## ARBEITSAUFTRAG 1
Zitieren Sie aus dem Textauszug wortgetreu den Abschnitt, der mit den Worten „Blätter für deutsche“ beginnt und mit „überhaupt gewinnen will.“ endet.
## ARBEITSAUFTRAG 2
Nennen Sie alle Personen, die im Textauszug namentlich genannt werden.

## TEXTAUSZUG
----

Blätter für deutsche und internationale Politik 4/2013

15 Jahre von 150: Die Misere der SPD

von Albrecht von Lucke



Eines kann man dem Kanzlerkandidaten der SPD nicht nachsagen: dass er nicht alles unternähme, um Angela Merkel zu einer dritten Kanzlerschaft zu verhelfen - angefangen von der verspäteten Offenlegung seiner Vortragshonorare, über Pinot Grigio nicht unter fünf Euro pro Glas und die Klage über ein zu geringes Kanzlergehalt, bis hin zu halbstarken "Clowns"-Vergleichen. Mancher Beobachter zweifelt inzwischen ernsthaft daran, ob Peer Steinbrück die Wahl überhaupt gewinnen will.

Doch obwohl Steinbrück alles unternimmt, Merkel stark zu machen: Das Momentum für einen Machtwechsel scheint gegeben. Nicht der SPD-Kandidat, sondern die politische Lage zwingt dem Land förmlich eine Gerechtigkeitsdebatte auf. Zwei entscheidende linke Themen stehen ganz oben auf der Agenda, nämlich die Lohngrenzen nach oben wie nach unten, sprich: Mindestlohn und Maximallohn.

Ein unerwartetes Signal machte den Anfang: Dass sich zwei Drittel der Schweizer in einer Volksabstimmung dafür entschieden, Managergehälter zukünftig durch die Aktionäre und nicht mehr durch den Aufsichtsrat festzulegen, hat die Debatte um gerechten Lohn ganz nach vorne katapultiert. Selbst in der FAZ ist die Debatte inzwischen aus Schirrmachers Feuilleton, das ohnehin Narrenfreiheit genießt, auf die erste Seite vorgestoßen. Dort wettert der marktliberale Herausgeber Holger Steltzner gegen jene Manager, die "so gern von der Selbstregulierung der Wirtschaft reden. Doch je mehr sie den Kulturwandel predigen und je länger der auf sich warten lässt, desto weniger glaubt man ihnen." Der Grund für den erstaunlichen Wutausbruch gegen die grassierende "Abzocke": Steltzner fürchtet europaweite Tumulte durch die Manager. "Sie haben damit eine Lawine losgetreten, die Europa überrollen könnte."[1]

Inzwischen hat sich auch die CDU das Schweizer Vorbild zu eigen gemacht. Zur gleichen Zeit zeigen die Wahlniederlage des Ex-Goldman-Sachs-Mannes Mario Monti in Italien und das Debakel in Zypern, dass das vor allem von Angela Merkel forcierte Durchregieren mittels einer europaweiten Fiskal-Expertokratie an seine Grenzen stößt. Und während in Europa die Frage der Boni und der Begrenzung der Bankenmacht virulent wird, kommt in der deutschen Innenpolitik inzwischen keine Partei mehr an einem Bekenntnis zu Mindestlöhnen vorbei. Selbst die FDP rang sich vor ihrem letzten Bundesparteitag zu einer Regelung durch, wenn auch ausdrücklich zu keiner flächendeckenden. Kurzum: Der Zustand der Republik, man denke nur an den jüngsten Armuts- und Reichtumsbericht, kommt im Jahr der Bundestagswahl eindeutig der Linken entgegen. Das von Ralf Dahrendorf schon vor 15 Jahren beschworene Ende des sozialdemokratischen Zeitalters samt der sozialen Frage ist offenbar doch nicht gekommen. Im Gegenteil: In ganz Europa erleben wir eine Renaissance kapitalismuskritischen Denkens, das förmlich zu einer neuen politischen Mehrheit linker Parteien drängt.

----

## BEREITGESTELLTES MATERIAL
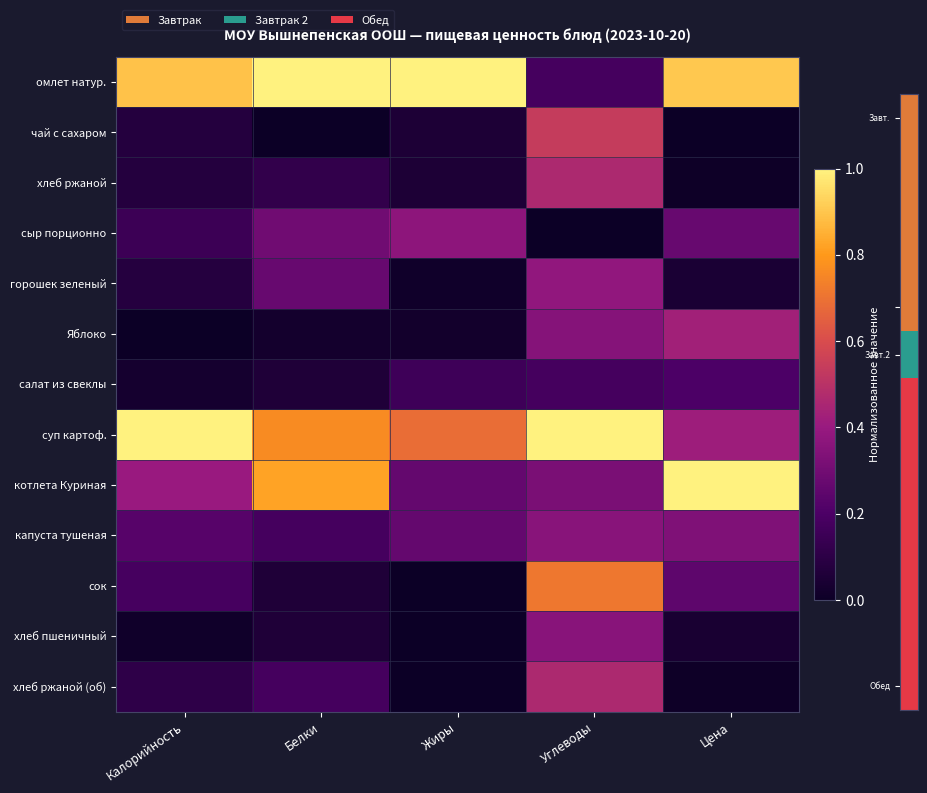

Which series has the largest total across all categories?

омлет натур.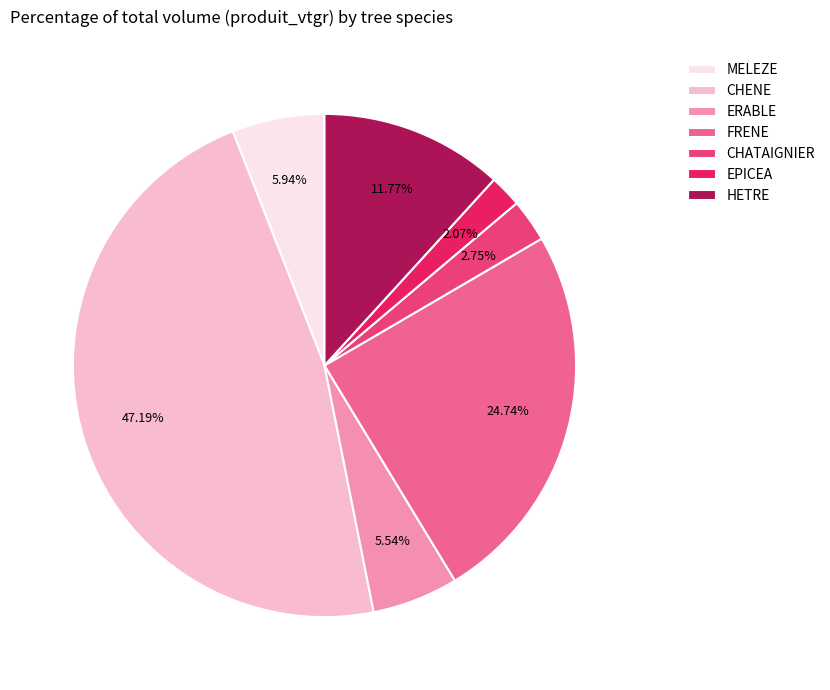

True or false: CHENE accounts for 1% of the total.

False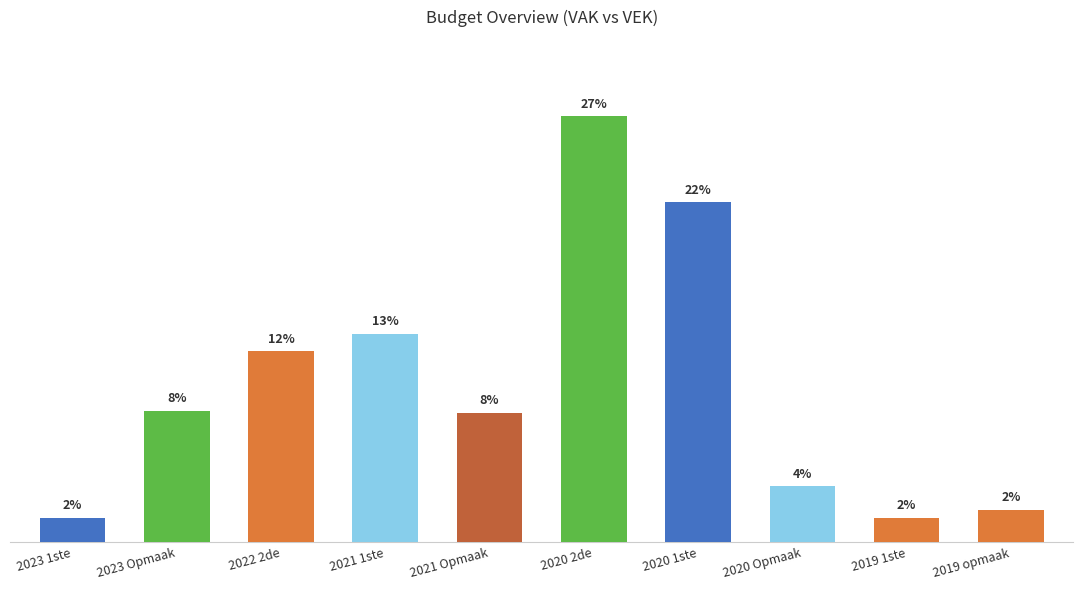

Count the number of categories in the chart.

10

----

## SCHRIFTLICHE ANTWORT 1
Blätter für deutsche und internationale Politik 4/2013

15 Jahre von 150: Die Misere der SPD

von Albrecht von Lucke



Eines kann man dem Kanzlerkandidaten der SPD nicht nachsagen: dass er nicht alles unternähme, um Angela Merkel zu einer dritten Kanzlerschaft zu verhelfen - angefangen von der verspäteten Offenlegung seiner Vortragshonorare, über Pinot Grigio nicht unter fünf Euro pro Glas und die Klage über ein zu geringes Kanzlergehalt, bis hin zu halbstarken "Clowns"-Vergleichen. Mancher Beobachter zweifelt inzwischen ernsthaft daran, ob Peer Steinbrück die Wahl überhaupt gewinnen will.

## SCHRIFTLICHE ANTWORT 2
Albrecht von Lucke, Angela Merkel, Peer Steinbrück, Schirrmacher, Holger Steltzner, Mario Monti, Ralf Dahrendorf